» What you need to do
A. Can you reproduce the stretch of the dibenzothiophene oxidation text from "Cyclic voltammetry of" through "equivalents of protons.", word for word?
B. Would you carry on the dibenzothiophene oxidation text from the point where it stops?

» Passage for review
════

Electrochemical Oxidation of Dibenzothiophene in Acetonitrile and Acetonitrile-Water Mixtures
It is known that refractory organosulphur compounds such as dibenzothiophene (DBT) can be oxidized to dibenzothiophenesulfoxide (DBTO) and dibenzothiophenesulfone (DBTO2), that can be removed by physical methods such as extraction and adsorption using polar solvents. Therefore, in this work the electrochemical oxidation of a model sulfur aromatic compound such as dibenzotiophene (DBT) was studied in acetonitrile in the presence of low ( < 0.1 M ) and high ( > 1 M) content of water on carbon electrodes. This study is focused to obtain mechanistic information about the products formed.
Cyclic voltammetry of DBT in acetonitrile in the presence of < 0.1 M water on glassy carbon electrode showed three chemically irreversible anodic peaks. The first and second peaks involve a global transfer of one electron which allows respectively the formation of sulfoxide and sulfone derivatives as well as the release of one equivalent of protons, according to the global proposed reaction.
DBT – e- + H2O = DBTO + H+ + 1/2H2
When water was added to the acetonitrile solution ( >1 M ), the voltammetric pattern was maintained, however the global mechanism giving rise to the sulfoxide and sulfone derivatives was modified to two electrons with the release of two equivalents of protons.

════

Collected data
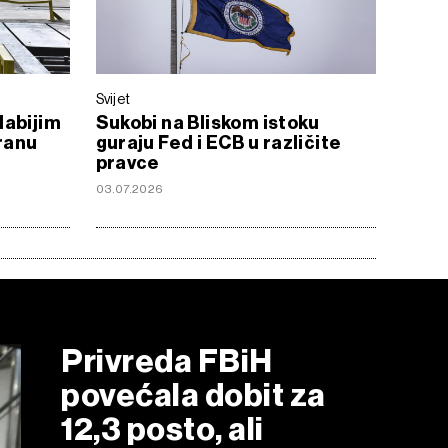
Svijet
labijim
Sukobi na Bliskom istoku
Iranu
guraju Fed i ECB u različite
pravce
03.07.2026
Privreda FBiH
povećala dobit za
12,3 posto, ali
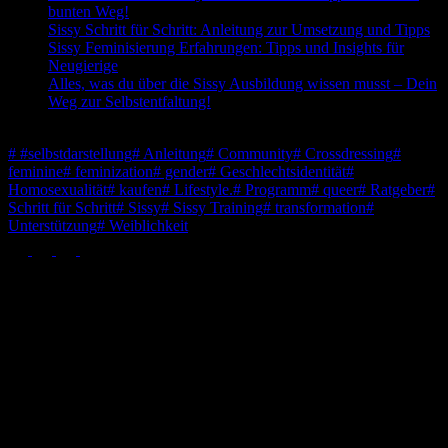
bunten Weg!
Sissy Schritt für Schritt: Anleitung zur Umsetzung und Tipps
Sissy Feminisierung Erfahrungen: Tipps und Insights für
Neugierige
Alles, was du über die Sissy Ausbildung wissen musst – Dein
Weg zur Selbstentfaltung!
Schlagwörter
#
#selbstdarstellung
#
Anleitung
#
Community
#
Crossdressing
#
feminine
#
feminization
#
gender
#
Geschlechtsidentität
#
Homosexualität
#
kaufen
#
Lifestyle.
#
Programm
#
queer
#
Ratgeber
#
Schritt für Schritt
#
Sissy
#
Sissy Training
#
transformation
#
Unterstützung
#
Weiblichkeit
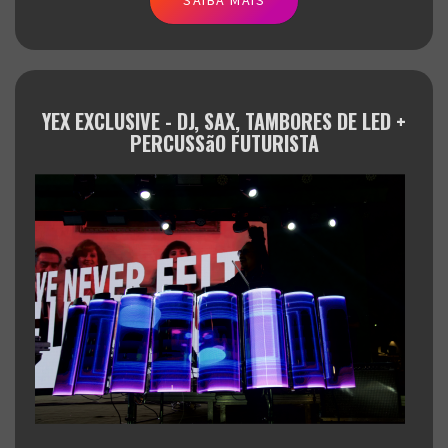
YEX EXCLUSIVE - DJ, SAX, TAMBORES DE LED +
PERCUSSãO FUTURISTA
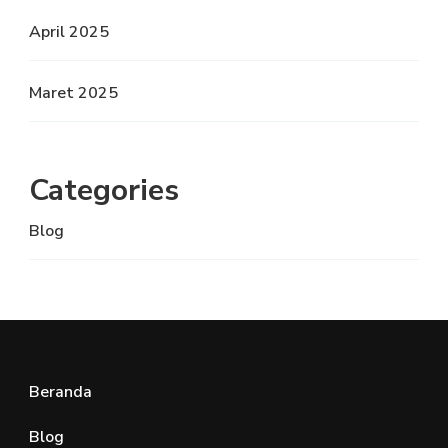
April 2025
Maret 2025
Categories
Blog
Beranda
Blog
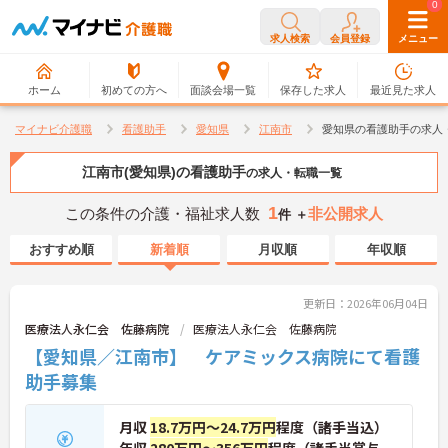
0
0
求人検索
会員登録
メニュー
ホーム
初めての方へ
面談会場一覧
保存した求人
最近見た求人
マイナビ介護職
看護助手
愛知県
江南市
愛知県の看護助手の求人
江南市(愛知県)の看護助手
の求人・転職一覧
1
この条件の介護・福祉求人数
非公開求人
件 ＋
おすすめ順
新着順
月収順
年収順
更新日：2026年06月04日
医療法人永仁会 佐藤病院
医療法人永仁会 佐藤病院
【愛知県／江南市】 ケアミックス病院にて看護
助手募集
月収
18.7万円～24.7万円
程度（諸手当込）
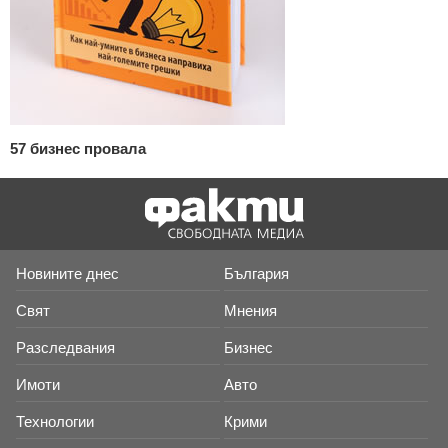
57 бизнес провала
Новините днес
България
Свят
Мнения
Разследвания
Бизнес
Имоти
Авто
Технологии
Крими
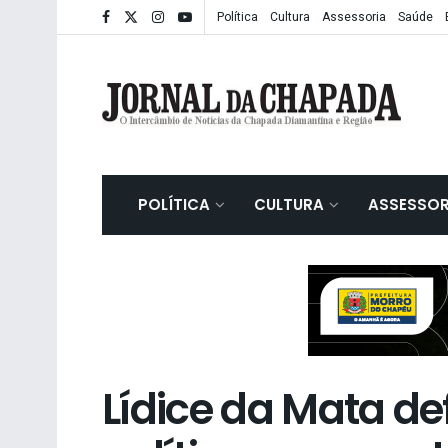
Política
Cultura
Assessoria
Saúde
POLÍTICA
CULTURA
ASSESSOR
Lídice da Mata d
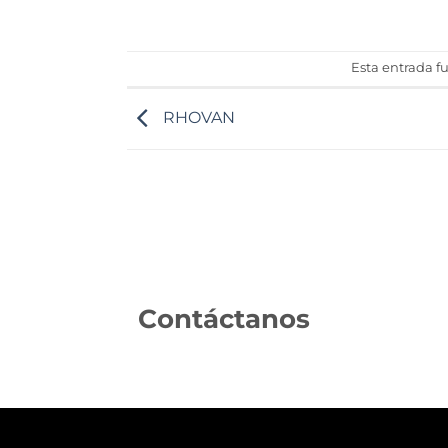
Esta entrada f
RHOVAN
Contáctanos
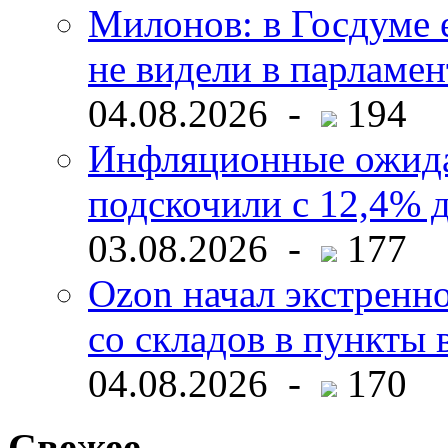
Милонов: в Госдуме е
не видели в парламен
04.08.2026 -
194
Инфляционные ожида
подскочили с 12,4% 
03.08.2026 -
177
Ozon начал экстренн
со складов в пункты 
04.08.2026 -
170
Свежее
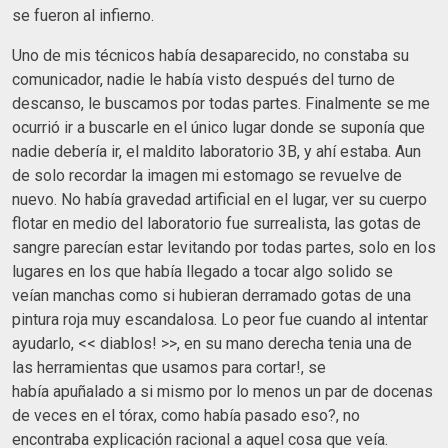
se fueron al infierno.
Uno de mis técnicos había desaparecido, no constaba su
comunicador, nadie le había visto después del turno de
descanso, le buscamos por todas partes. Finalmente se me
ocurrió ir a buscarle en el único lugar donde se suponía que
nadie debería ir, el maldito laboratorio 3B, y ahí estaba. Aun
de solo recordar la imagen mi estomago se revuelve de
nuevo. No había gravedad artificial en el lugar, ver su cuerpo
flotar en medio del laboratorio fue surrealista, las gotas de
sangre parecían estar levitando por todas partes, solo en los
lugares en los que había llegado a tocar algo solido se
veían manchas como si hubieran derramado gotas de una
pintura roja muy escandalosa. Lo peor fue cuando al intentar
ayudarlo, << diablos! >>, en su mano derecha tenia una de
las herramientas que usamos para cortar!, se
había apuñalado a si mismo por lo menos un par de docenas
de veces en el tórax, como había pasado eso?, no
encontraba explicación racional a aquel cosa que veía.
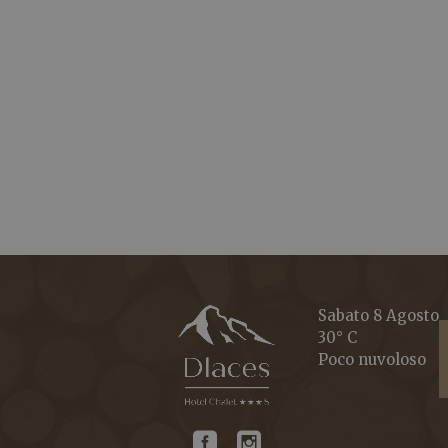
Sabato 8 Agosto
30° C
Poco nuvoloso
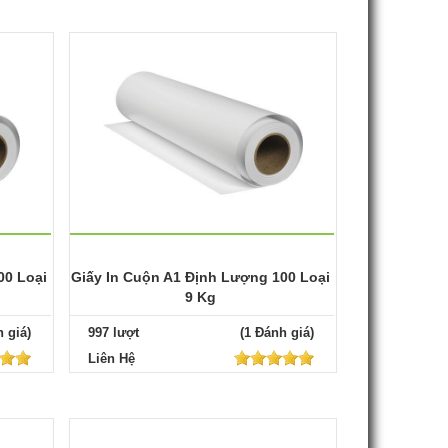
00 Loại
Giấy In Cuộn A1 Định Lượng 100 Loại
9 Kg
 giá)
997 lượt
(1 Đánh giá)
Liên Hệ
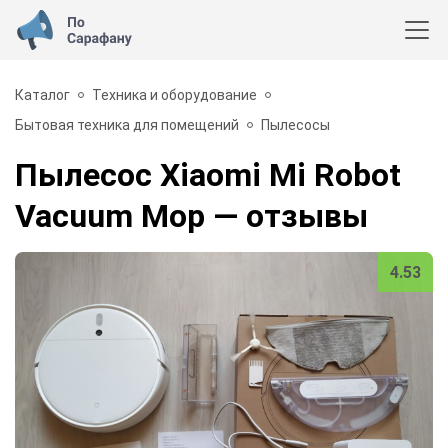
Каталог
Техника и оборудование
Бытовая техника для помещений
Пылесосы
Пылесос Xiaomi Mi Robot
Vacuum Mop
— отзывы
4.53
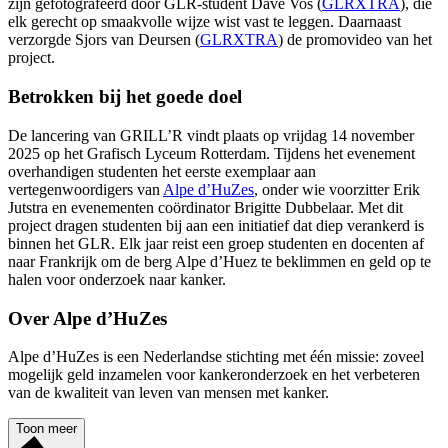
zijn gefotografeerd door GLR-student Dave Vos (
GLRXTRA
), die
elk gerecht op smaakvolle wijze wist vast te leggen. Daarnaast
verzorgde Sjors van Deursen (
GLRXTRA
) de promovideo van het
project.
Betrokken bij het goede doel
De lancering van GRILL’R vindt plaats op vrijdag 14 november
2025 op het Grafisch Lyceum Rotterdam. Tijdens het evenement
overhandigen studenten het eerste exemplaar aan
vertegenwoordigers van
Alpe d’HuZes
, onder wie voorzitter Erik
Jutstra en evenementen coördinator Brigitte Dubbelaar. Met dit
project dragen studenten bij aan een initiatief dat diep verankerd is
binnen het GLR. Elk jaar reist een groep studenten en docenten af
naar Frankrijk om de berg Alpe d’Huez te beklimmen en geld op te
halen voor onderzoek naar kanker.
Over Alpe d’HuZes
Alpe d’HuZes is een Nederlandse stichting met één missie: zoveel
mogelijk geld inzamelen voor kankeronderzoek en het verbeteren
van de kwaliteit van leven van mensen met kanker.
Toon meer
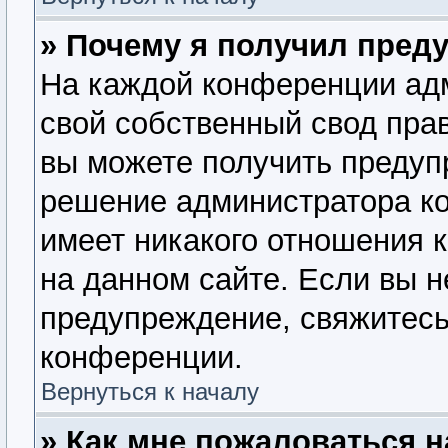
» Почему я получил пред
На каждой конференции ад
свой собственный свод пра
вы можете получить предупр
решение администратора ко
имеет никакого отношения 
на данном сайте. Если вы н
предупреждение, свяжитесь
конференции.
Вернуться к началу
» Как мне пожаловаться 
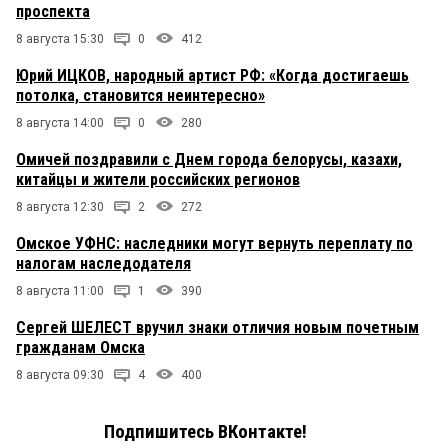
проспекта
8 августа 15:30
0
412
Юрий ИЦКОВ, народный артист РФ: «Когда достигаешь
потолка, становится неинтересно»
8 августа 14:00
0
280
Омичей поздравили с Днем города белорусы, казахи,
китайцы и жители российских регионов
8 августа 12:30
2
272
Омское УФНС: наследники могут вернуть переплату по
налогам наследодателя
8 августа 11:00
1
390
Сергей ШЕЛЕСТ вручил знаки отличия новым почетным
гражданам Омска
8 августа 09:30
4
400
Подпишитесь ВКонтакте!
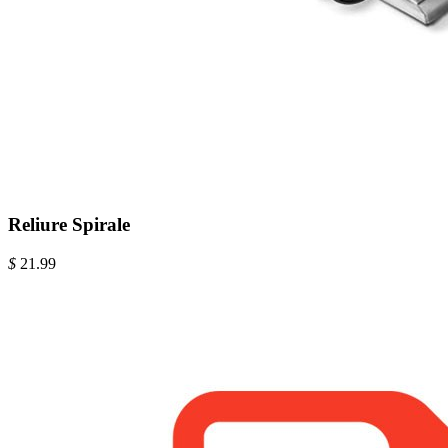
Reliure Spirale
$
21.99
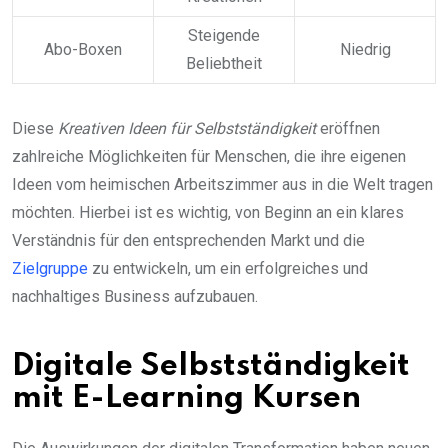
Steigende
Abo-Boxen
Niedrig
Beliebtheit
Diese
Kreativen Ideen für Selbstständigkeit
eröffnen
zahlreiche Möglichkeiten für Menschen, die ihre eigenen
Ideen vom heimischen Arbeitszimmer aus in die Welt tragen
möchten. Hierbei ist es wichtig, von Beginn an ein klares
Verständnis für den entsprechenden Markt und die
Zielgruppe
zu entwickeln, um ein erfolgreiches und
nachhaltiges Business aufzubauen.
Digitale Selbstständigkeit
mit E-Learning Kursen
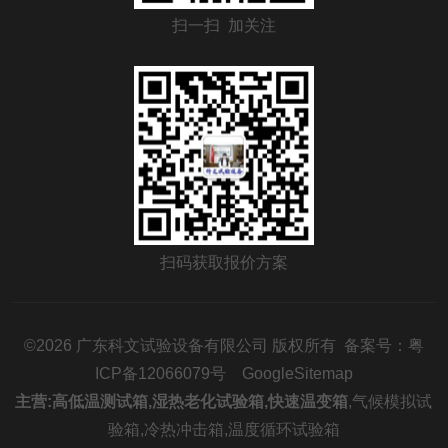
扫一扫 加关注
扫码获取报价方案
©2026 广东科文试验设备有限公司 版权所有 备案号：
粤
ICP备12066079号
GoogleSitemap
主营:
高低温测试箱
,
湿热老化试验箱
,
快速温变箱
,
气候模拟试
验箱
,
冷热冲击箱
,
温度循环试验箱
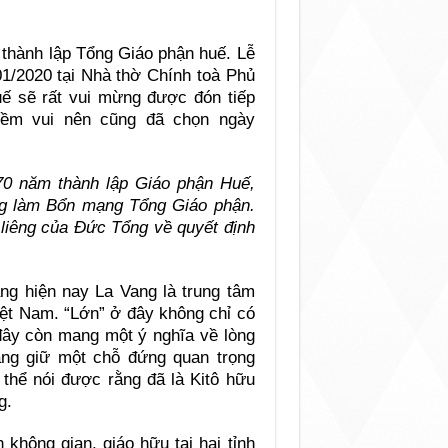
thành lập Tổng Giáo phận huế. Lễ
1/2020 tại Nhà thờ Chính toà Phủ
ế sẽ rất vui mừng được đón tiếp
ềm vui nên cũng đã chọn ngày
năm thành lập Giáo phận Huế,
g làm Bổn mạng Tổng Giáo phận.
 liêng của Đức Tổng về quyết định
ng hiện nay La Vang là trung tâm
ệt Nam. “Lớn” ở đây không chỉ có
 đây còn mang một ý nghĩa về lòng
ng giữ một chỗ đứng quan trọng
 thể nói được rằng đã là Kitô hữu
g.
không gian, giáo hữu tại hai tỉnh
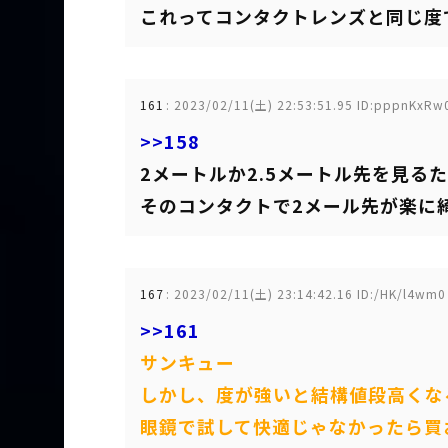
これってコンタクトレンズと同じ度
161
:
2023/02/11(土) 22:53:51.95 ID:pppnKxRw
>>158
2メートルか2.5メートル先を見る
そのコンタクトで2メール先が楽に
167
:
2023/02/11(土) 23:14:42.16 ID:/HK/l4wm0
>>161
サンキュー
しかし、度が強いと結構値段高くな
眼鏡で試して快適じゃなかったら買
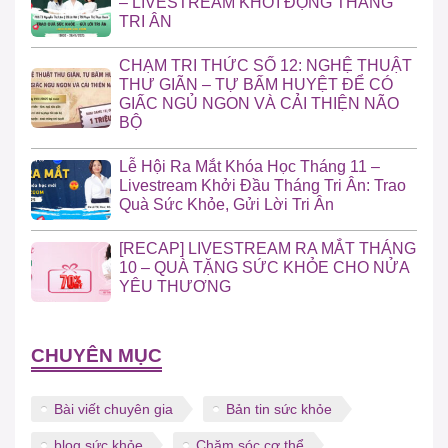
– LIVESTREAM KHỞI ĐỘNG THÁNG
TRI ÂN
CHẠM TRI THỨC SỐ 12: NGHỆ THUẬT
THƯ GIÃN – TỰ BẤM HUYỆT ĐỂ CÓ
GIẤC NGỦ NGON VÀ CẢI THIỆN NÃO
BỘ
Lễ Hội Ra Mắt Khóa Học Tháng 11 –
Livestream Khởi Đầu Tháng Tri Ân: Trao
Quà Sức Khỏe, Gửi Lời Tri Ân
[RECAP] LIVESTREAM RA MẮT THÁNG
10 – QUÀ TẶNG SỨC KHỎE CHO NỬA
YÊU THƯƠNG
CHUYÊN MỤC
Bài viết chuyên gia
Bản tin sức khỏe
blog sức khỏe
Chăm sóc cơ thể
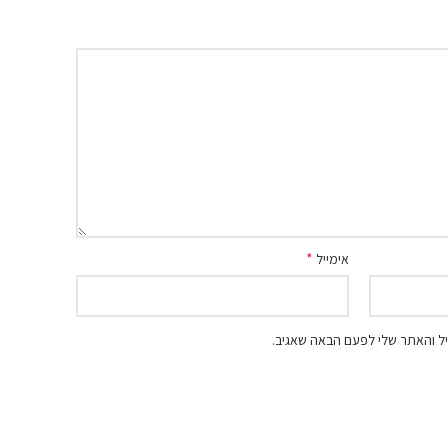
*
אימייל
ל והאתר שלי לפעם הבאה שאגיב.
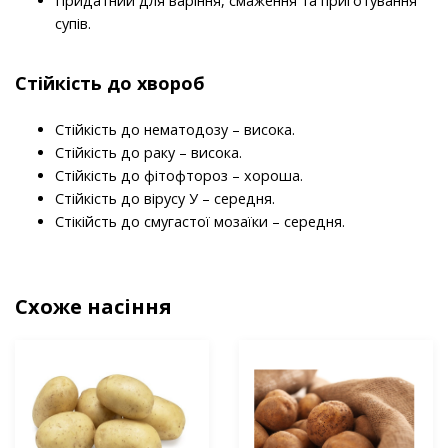
Придатний для варіння, смаження та приготування
супів.
Стійкість до хвороб
Стійкість до нематодозу – висока.
Стійкість до раку – висока.
Стійкість до фітофтороз – хороша.
Стійкість до вірусу У – середня.
Стікійсть до смугастої мозаїки – середня.
Схоже насіння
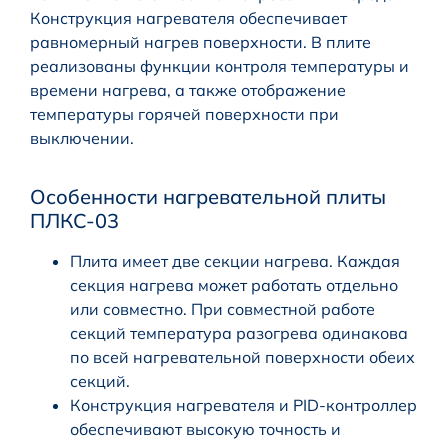
Конструкция нагревателя обеспечивает
равномерный нагрев поверхности. В плите
реализованы функции контроля температуры и
времени нагрева, а также отображение
температуры горячей поверхности при
выключении.
Особенности нагревательной плиты
ПЛКC-03
Плита имеет две секции нагрева. Каждая
секция нагрева может работать отдельно
или совместно. При совместной работе
секций температура разогрева одинакова
по всей нагревательной поверхности обеих
секций.
Конструкция нагревателя и PID-контроллер
обеспечивают высокую точность и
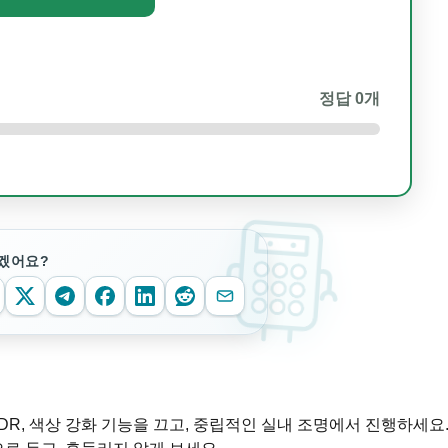
정답
0
개
겠어요?
HDR, 색상 강화 기능을 끄고, 중립적인 실내 조명에서 진행하세요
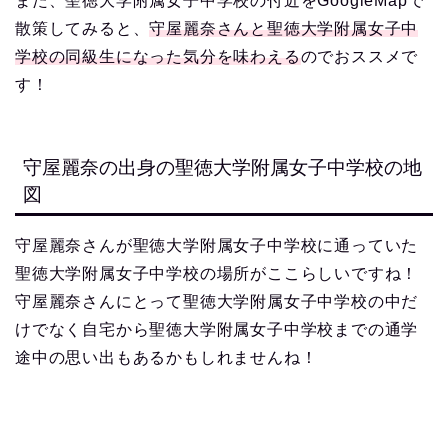
また、聖徳大学附属女子中学校の付近をGoogleMapで
散策してみると、
守屋麗奈さんと聖徳大学附属女子中
学校の同級生になった気分を味わえる
のでおススメで
す！
守屋麗奈の出身の聖徳大学附属女子中学校の地
図
守屋麗奈さんが聖徳大学附属女子中学校に通っていた
聖徳大学附属女子中学校の場所がここらしいですね！
守屋麗奈さんにとって聖徳大学附属女子中学校の中だ
けでなく自宅から聖徳大学附属女子中学校までの通学
途中の思い出もあるかもしれませんね！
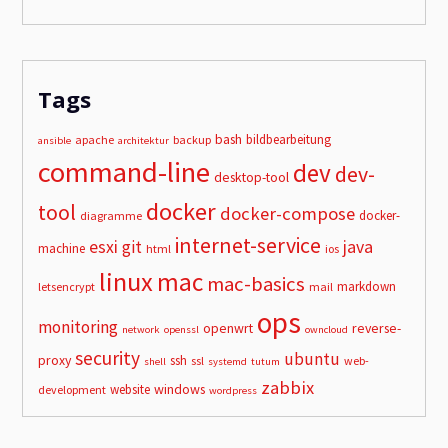
Tags
bash
bildbearbeitung
apache
backup
ansible
architektur
command-line
dev
dev-
desktop-tool
docker
tool
docker-compose
docker-
diagramme
internet-service
esxi
git
java
machine
html
ios
linux
mac
mac-basics
markdown
letsencrypt
mail
ops
monitoring
openwrt
reverse-
network
openssl
owncloud
security
ubuntu
proxy
ssh
ssl
web-
shell
systemd
tutum
zabbix
windows
website
development
wordpress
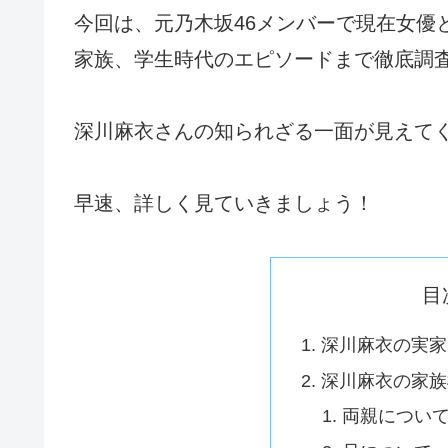
今回は、元乃木坂46メンバーで現在女優
家族、学生時代のエピソードまで徹底調
深川麻衣さんの知られざる一面が見えて
早速、詳しく見ていきましょう！
目
深川麻衣の実家
深川麻衣の家族
両親につい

════

» Task answers
A.
Cyclic voltammetry of DBT in acetonitrile in the presence of < 0.1 M water on glassy carbon electrode showed three chemically irreversible anodic peaks. The first and second peaks involve a global transfer of one electron which allows respectively the formation of sulfoxide and sulfone derivatives as well as the release of one equivalent of protons, according to the global proposed reaction.
DBT – e- + H2O = DBTO + H+ + 1/2H2
When water was added to the acetonitrile solution ( >1 M ), the voltammetric pattern was maintained, however the global mechanism giving rise to the sulfoxide and sulfone derivatives was modified to two electrons with the release of two equivalents of protons.

B.
DBT – 2e- + H2O = DBTO + 2H+
The proton formation was confirmed by cyclic voltammetry using acetate ions as proton probe while the products dibenzothiophene sulfoxide and dibenzothiophene sulfone were prepared by constant potential electrolysis and characterized by HPLC-MS-TOF and 1H and 13C NMR experiments. The analysis of the variation of the peak potential and half-peak width with the scan rate was used to establish the relevant role of water on the reaction mechanism, which changes from an ECCCC to an ECCEC pathway when water is present in excess
According to the above mentioned results, different oxidation products can be formed depending on the electrolysis conditions and for this reason, this work deals with the anodic oxidation process of DBT in acetonitrile to determine how the intermediates and the composition of the electrolyte solution govern the formation of the oxygenated products. Cyclic voltammetry, sampled current chronoamperometry, coulometry, preparative electrolysis, chromatography coupled with mass spectrometry and nuclear magnetic resonance (NMR) spectroscopy were used as analytical techniques
The authors acknowledge CONACYT for financial support through the project 221548. E.M.A also acknowledges B.R. Díaz and G. Cuellar for their assistance in some electrochemical, NMR and MS analysis respectively.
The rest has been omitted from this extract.